USC researchers find communication gap between AI and humans
The team concluded artificial intelligence interprets words like “maybe” or “probably” differently than us.
The team concluded artificial intelligence interprets words like “maybe” or “probably” differently than us.

As a growing number of students incorporate artificial intelligence into their daily lives — asking it to do their homework, plan trips or simply answer their questions — new research from the Viterbi School of Engineering found that they may need to double-check those AI-generated results.
Mayank Kejriwal, a research associate professor of industrial and systems engineering, and his research team set out to determine whether AI models use words the same way we commonly understand them.
Kejriwal and his team of Zhisheng Tang, a doctoral student in industrial and systems engineering, and Ke Shen, who has a doctorate in industrial and systems engineering, looked specifically at words that express uncertainty — such as “maybe,” “likely” or “probably.”
“We wanted to try to understand how large language models like ChatGPT — [or] pick your favorite model — understand these words,” Kejriwal said. “Do they interpret these words in the same way as humans interpret these words? And if not, then how? Why is it different?”
Kejriwal and his team found that humans and AI models were not on the same page when interpreting what common words of uncertainty meant in practice.

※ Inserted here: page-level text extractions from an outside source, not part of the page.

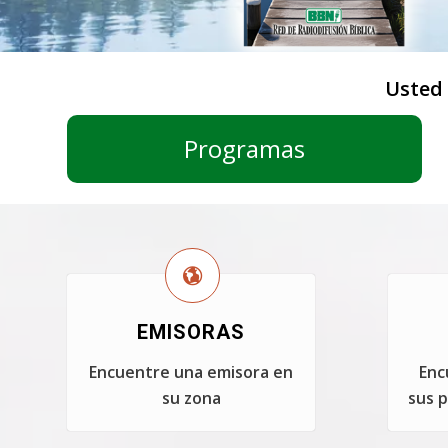
Usted
Programas
EMISORAS
Encuentre una emisora en
Enc
su zona
sus p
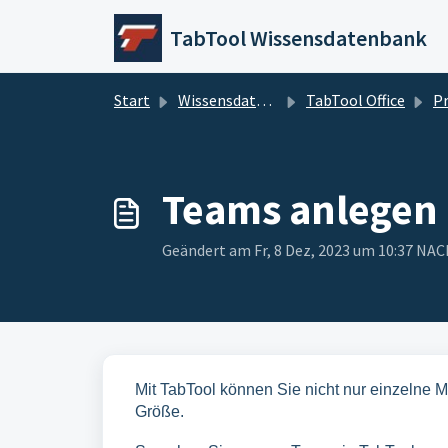
Zum hauptsächlichen Inhalt gehen
TabTool Wissensdatenbank
Start
Wissensdatenbank
TabTool Office
Pro
Teams anlegen 
Geändert am Fr, 8 Dez, 2023 um 10:37 N
Mit TabTool können Sie nicht nur einzelne 
Größe.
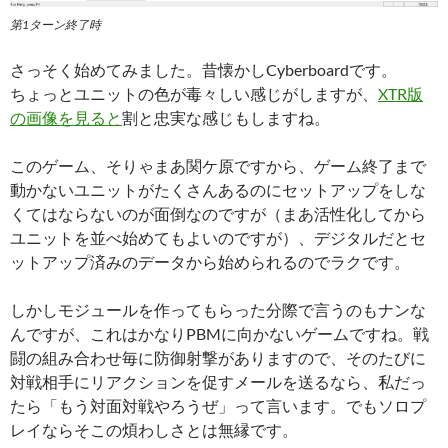
第1ターン終了時
さっそく始めてみました。昔懐かしCyberboardです。
ちょっとユニットの色が毒々しい感じがしますが、
XTR版
の画像を見ると
割と忠実な感じもしますね。
このゲーム、そりゃまあ関ケ原ですから、ゲーム終了まで
動かないユニットがたくさんあるのにセットアップをしな
くてはならないのが面倒なのですが（まあ活性化してから
ユニットを並べ始めてもよいのですが）、デジタルだとセ
ットアップ済みのデータから始められるのでラクです。
しかしモジュールを作ってもらった分際で言うのもナンな
んですが、これはかなりPBMに向かないゲームですね。戦
闘の組み合わせ毎に防御射撃がありますので、そのたびに
対戦相手にリアクションを促すメールを送るなら、私だっ
たら「もう対面対戦やろうぜ」って言います。でもソロプ
レイならそこの煩わしさとは無縁です。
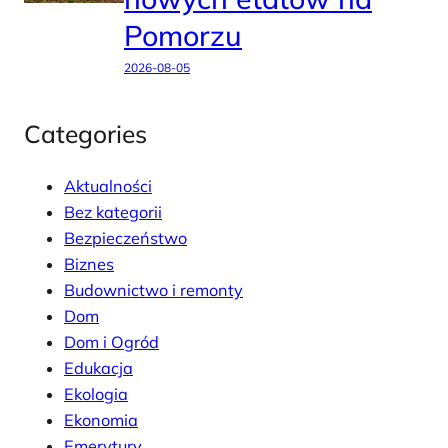
Pomorzu
2026-08-05
Categories
Aktualności
Bez kategorii
Bezpieczeństwo
Biznes
Budownictwo i remonty
Dom
Dom i Ogród
Edukacja
Ekologia
Ekonomia
Emerytury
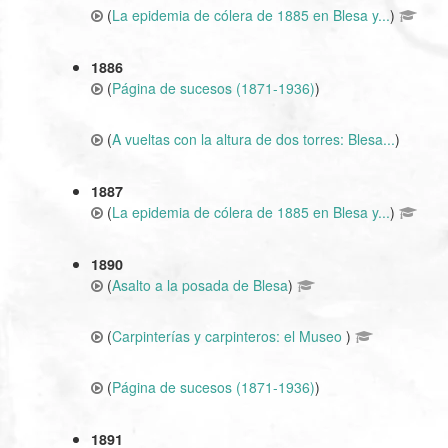
(
La epidemia de cólera de 1885 en Blesa y...
)
1886
(
Página de sucesos (1871-1936)
)
(
A vueltas con la altura de dos torres: Blesa...
)
1887
(
La epidemia de cólera de 1885 en Blesa y...
)
1890
(
Asalto a la posada de Blesa
)
(
Carpinterías y carpinteros: el Museo
)
(
Página de sucesos (1871-1936)
)
1891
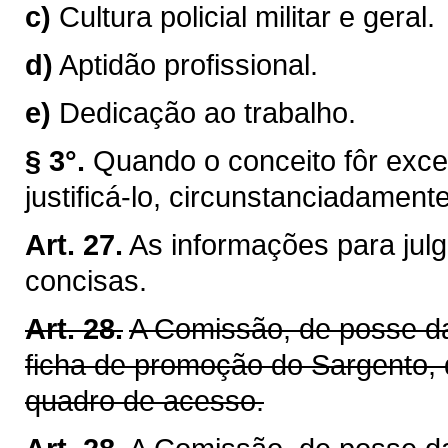
c)
Cultura policial militar e geral.
d)
Aptidão profissional.
e)
Dedicação ao trabalho.
§ 3°.
Quando o conceito fôr excel
justificá-lo, circunstanciadamente
Art. 27.
As informações para jul
concisas.
Art. 28.
A Comissão, de posse da
ficha de promoção do Sargento, 
quadro de acesso.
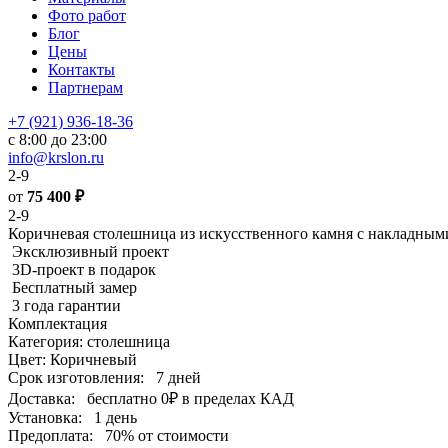
Фото работ
Блог
Цены
Контакты
Партнерам
+7 (921) 936-18-36
с 8:00 до 23:00
info@krslon.ru
2-9
от
75 400
₽
2-9
Коричневая столешница из искусственного камня с накладным
Эксклюзивный проект
3D-проект в подарок
Бесплатный замер
3 года гарантии
Комплектация
Категория: столешница
Цвет: Коричневый
Срок изготовления:
7 дней
Доставка:
бесплатно
0₽
в пределах КАД
Установка:
1 день
Предоплата:
70% от стоимости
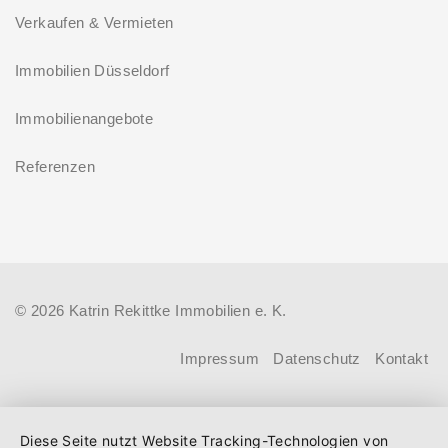
Laufzeit und 10 Jahren
Verkaufen & Vermieten
Förderprodukt „Wohneigentum für
Zinsbindung
Familien – Bestandserwerb / „Jung kauft
Immobilien Düsseldorf
Antragstellende verpflichten sich
Alt“: Familien mit geringem und
zu energetischer Sanierung binnen
Immobilienangebote
mittlerem Einkommen, die eine
54 Monaten nach Förderzusage /
Bestandsimmobilie mit schlechtem
Referenzen
Sanierung in Einzelmaßnahmen
Energiestandard kaufen, die sie selbst
ab sofort möglich
bewohnen und sanieren, können ab
dem 3. August 2026 einen deutlich
höheren Kreditbetrag bei der KfW
© 2026 Katrin Rekittke Immobilien e. K.
beantragen. Für Familien mit einem
Kind steigt der Förderhöchstbetrag von
Impressum
Datenschutz
Kontakt
100.000 Euro auf 140.000 Euro, für
Familien mit zwei Kindern auf 160.000
Diese Seite nutzt Website Tracking-Technologien von
Euro (vorher: 125.000 Euro) und für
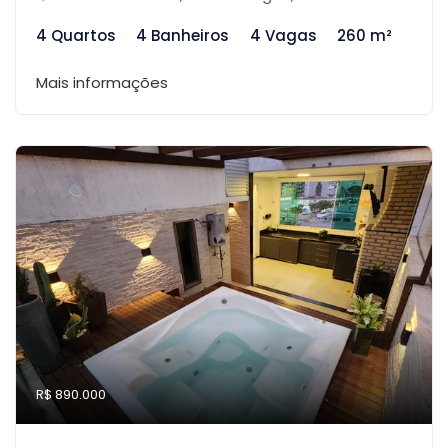
4 Quartos
4 Banheiros
4 Vagas
260 m²
Mais informações
R$ 890.000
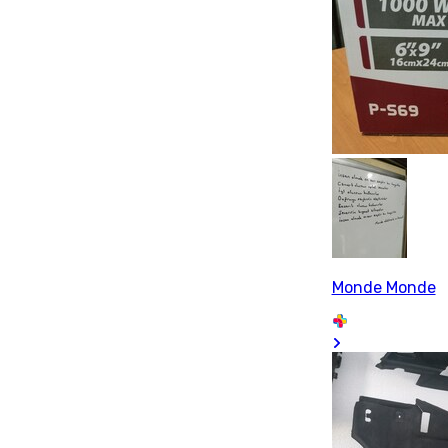
Monde Monde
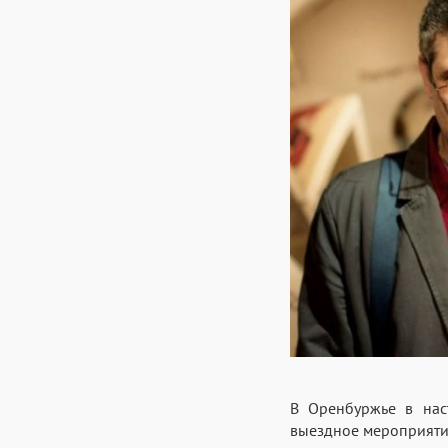
В Оренбуржье в нас
выездное мероприятие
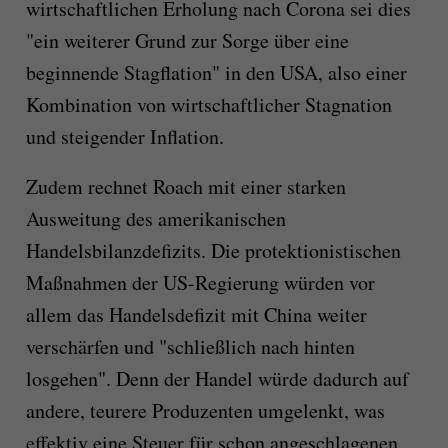
wirtschaftlichen Erholung nach Corona sei dies
"ein weiterer Grund zur Sorge über eine
beginnende Stagflation" in den USA, also einer
Kombination von wirtschaftlicher Stagnation
und steigender Inflation.
Zudem rechnet Roach mit einer starken
Ausweitung des amerikanischen
Handelsbilanzdefizits. Die protektionistischen
Maßnahmen der US-Regierung würden vor
allem das Handelsdefizit mit China weiter
verschärfen und "schließlich nach hinten
losgehen". Denn der Handel würde dadurch auf
andere, teurere Produzenten umgelenkt, was
effektiv eine Steuer für schon angeschlagenen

In their paper “An evaluation of estimative uncertainty in large language models,” published in npj Complexity, a peer-reviewed journal, the research team concluded that humans and AI models saw the most disagreement with intermediate words such as “likely” or “probably.” The AI associated these words with stronger probabilities than humans commonly would.
At a time when students increasingly rely on AI for answers — 90% of students have used AI academically before, according to a 2025 survey by Copyleaks, a plagiarism detector company — these results highlight challenges of an overreliance on AI responses.

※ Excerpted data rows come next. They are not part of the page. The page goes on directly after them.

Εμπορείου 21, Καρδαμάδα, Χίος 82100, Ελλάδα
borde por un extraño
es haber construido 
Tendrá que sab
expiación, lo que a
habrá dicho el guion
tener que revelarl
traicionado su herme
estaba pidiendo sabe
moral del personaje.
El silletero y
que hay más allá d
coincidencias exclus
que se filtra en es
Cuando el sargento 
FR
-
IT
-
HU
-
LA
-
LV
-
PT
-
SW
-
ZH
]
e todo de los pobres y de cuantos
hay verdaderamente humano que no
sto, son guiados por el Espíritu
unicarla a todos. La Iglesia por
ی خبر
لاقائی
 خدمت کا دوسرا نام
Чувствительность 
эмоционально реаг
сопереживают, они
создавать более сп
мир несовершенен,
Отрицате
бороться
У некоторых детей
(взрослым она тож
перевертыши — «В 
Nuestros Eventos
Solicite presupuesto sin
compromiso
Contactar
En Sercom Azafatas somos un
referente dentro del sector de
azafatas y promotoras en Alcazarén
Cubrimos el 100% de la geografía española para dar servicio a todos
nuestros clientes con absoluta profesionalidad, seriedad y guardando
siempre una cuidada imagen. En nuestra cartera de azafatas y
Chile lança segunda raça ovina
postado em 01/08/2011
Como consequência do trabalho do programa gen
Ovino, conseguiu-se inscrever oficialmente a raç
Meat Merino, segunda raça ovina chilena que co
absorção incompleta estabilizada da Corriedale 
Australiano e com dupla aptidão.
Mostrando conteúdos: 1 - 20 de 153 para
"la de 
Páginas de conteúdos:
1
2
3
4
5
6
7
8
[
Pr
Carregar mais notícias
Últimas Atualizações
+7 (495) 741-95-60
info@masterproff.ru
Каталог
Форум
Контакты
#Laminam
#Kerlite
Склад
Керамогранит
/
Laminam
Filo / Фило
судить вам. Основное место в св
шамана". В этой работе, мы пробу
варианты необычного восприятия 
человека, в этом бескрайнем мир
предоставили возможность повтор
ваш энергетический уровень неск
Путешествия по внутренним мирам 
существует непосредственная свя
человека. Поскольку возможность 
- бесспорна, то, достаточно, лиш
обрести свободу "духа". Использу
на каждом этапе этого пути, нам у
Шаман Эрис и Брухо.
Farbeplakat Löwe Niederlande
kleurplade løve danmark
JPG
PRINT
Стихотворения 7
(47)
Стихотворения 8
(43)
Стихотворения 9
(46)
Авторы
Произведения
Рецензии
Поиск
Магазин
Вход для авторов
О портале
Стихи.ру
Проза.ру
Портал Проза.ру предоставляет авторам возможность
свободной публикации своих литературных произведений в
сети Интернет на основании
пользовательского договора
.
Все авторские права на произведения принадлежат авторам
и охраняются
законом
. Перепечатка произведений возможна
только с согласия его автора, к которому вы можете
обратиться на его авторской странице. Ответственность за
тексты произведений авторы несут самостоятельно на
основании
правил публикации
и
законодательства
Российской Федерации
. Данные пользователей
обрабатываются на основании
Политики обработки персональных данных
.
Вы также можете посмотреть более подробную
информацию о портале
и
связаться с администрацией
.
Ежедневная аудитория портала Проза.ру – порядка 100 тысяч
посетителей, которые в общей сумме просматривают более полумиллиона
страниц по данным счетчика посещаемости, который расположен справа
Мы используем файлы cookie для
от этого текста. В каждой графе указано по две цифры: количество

“You don’t necessarily accept these [AI results] as a source of truth,” said Jonathan May, a research associate professor of computer science in Viterbi. “It’s helpful to understand that you’re not actually talking to a human, even if it seems to be a human.”

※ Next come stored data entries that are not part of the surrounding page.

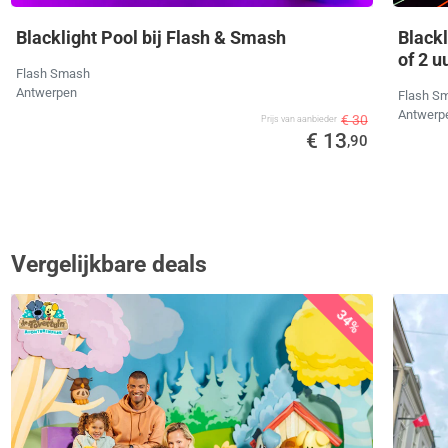
Blacklight Pool bij Flash & Smash
Blackl
of 2 u
Flash Smash
Antwerpen
Flash S
Antwerp
€ 30
Prijs van aanbieder
€ 13
,90
Vergelijkbare deals
34%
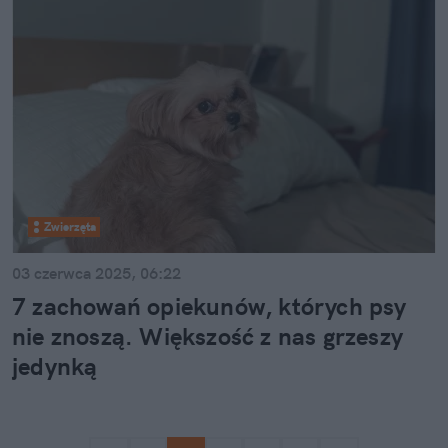
Zwierzęta
03 czerwca 2025, 06:22
7 zachowań opiekunów, których psy
nie znoszą. Większość z nas grzeszy
jedynką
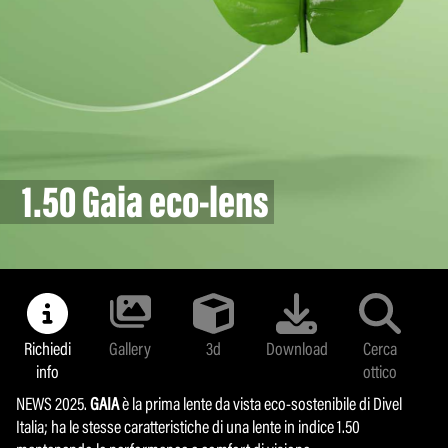
NoUV 400
Lenti Fotocromatiche
1.50 Gaia eco-lens
1.50 Gaia eco-lens
Richiedi
Richiedi
Gallery
Gallery
3d
3d
Download
Download
Cerca
Cerca
info
info
ottico
ottico
NEWS 2025.
NEWS 2025.
GAIA
GAIA
è la prima lente da vista eco-sostenibile di Divel
è la prima lente da vista eco-sostenibile di Divel
Italia; ha le stesse caratteristiche di una lente in indice 1.50
Italia; ha le stesse caratteristiche di una lente in indice 1.50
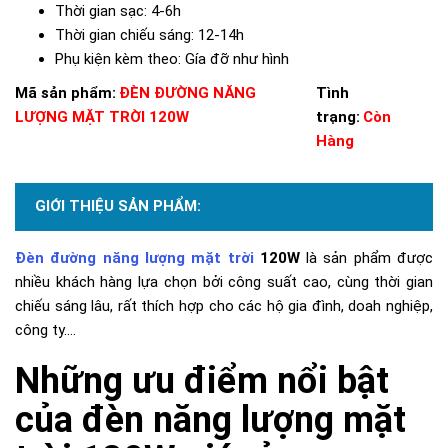
Thời gian sạc: 4-6h
Thời gian chiếu sáng: 12-14h
Phụ kiện kèm theo: Gía đỡ như hình
Mã sản phẩm:
ĐÈN ĐƯỜNG NĂNG
Tình
LƯỢNG MẶT TRỜI 120W
trạng:
Còn
Hàng
GIỚI THIỆU SẢN PHẨM:
Đèn đường năng lượng mặt trời
120W
là sản phẩm được
nhiều khách hàng lựa chọn bởi công suất cao, cùng thời gian
chiếu sáng lâu, rất thích hợp cho các hộ gia đình, doah nghiệp,
công ty....
Những ưu điểm nổi bật
của đèn năng lượng mặt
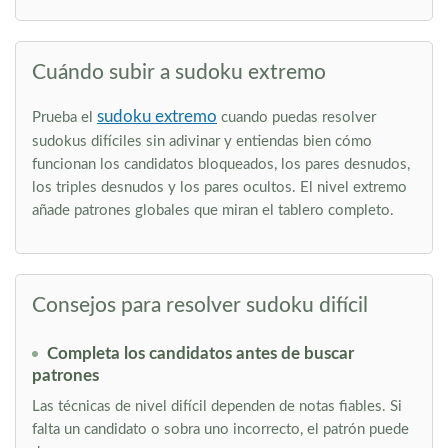
Cuándo subir a sudoku extremo
sudoku extremo
Prueba el
cuando puedas resolver
sudokus difíciles sin adivinar y entiendas bien cómo
funcionan los candidatos bloqueados, los pares desnudos,
los triples desnudos y los pares ocultos. El nivel extremo
añade patrones globales que miran el tablero completo.
Consejos para resolver sudoku difícil
Completa los candidatos antes de buscar
patrones
Las técnicas de nivel difícil dependen de notas fiables. Si
falta un candidato o sobra uno incorrecto, el patrón puede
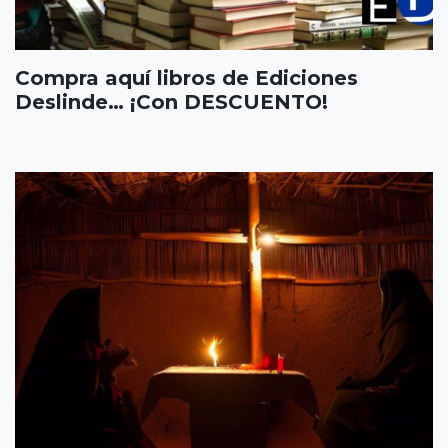
Compra aquí libros de Ediciones
Deslinde… ¡Con DESCUENTO!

Given these findings, Tang said that students should ask AI models like ChatGPT for more clarification on important questions to make sure they don’t miscommunicate results.
As researchers try to implement AI into science, Kejriwal and Tang both said that it is vital to ensure AI isn’t hurting research by converting data into findings that convey the wrong meaning. Kejriwal said that scientific papers frequently include words of uncertainty to communicate the paper’s message, using terms such as “the association is low” or “the evidence moderately supports [the findings].”
“This problem arises a lot in science, which is, how do you go from numbers and data to everyday language without miscommunicating or without giving the wrong impression to the user about a theory or some kind of finding?” Kejriwal said.
Since Kejriwal and his team started this research in late 2024, he said that there has been significant progress in developing and enhancing AI agents — an improvement he hopes can make them effective communicators of scientific findings.
“We are really trying to figure out how far we can actually take these agents,” Kejriwal said. “The bigger question, especially in science, [is] how far can these agents become the equivalent of scientists?”
The results from this study could extend beyond science as well. May said that further study could explore whether AI’s language could be adapted to match certain cultural language practices.
“How British people think of Americans is that we’re overly positive about everything, so if I’m saying, ‘Oh, wow, that was great,’ that means ‘It was okay,’ and if a British person says, ‘Yeah, that was good,’ that means, ‘Oh, it’s fantastic,’” May said.
For humans to understand the information that AI is giving them, May said they need to be aware of hidden meanings — like the example above — that mean different things to different cultures. May said that although adopting AI to our cultural terms would be helpful, he cautioned against seeing models as fellow members of society.
“It’s always good to realize that you’re not talking to a native English speaker … and this is a computer program,” May said. “It’s very well tuned to try to get you to be comfortable and think it’s a human, and in a way we’re trying to push that, because it potentially makes it more useful.”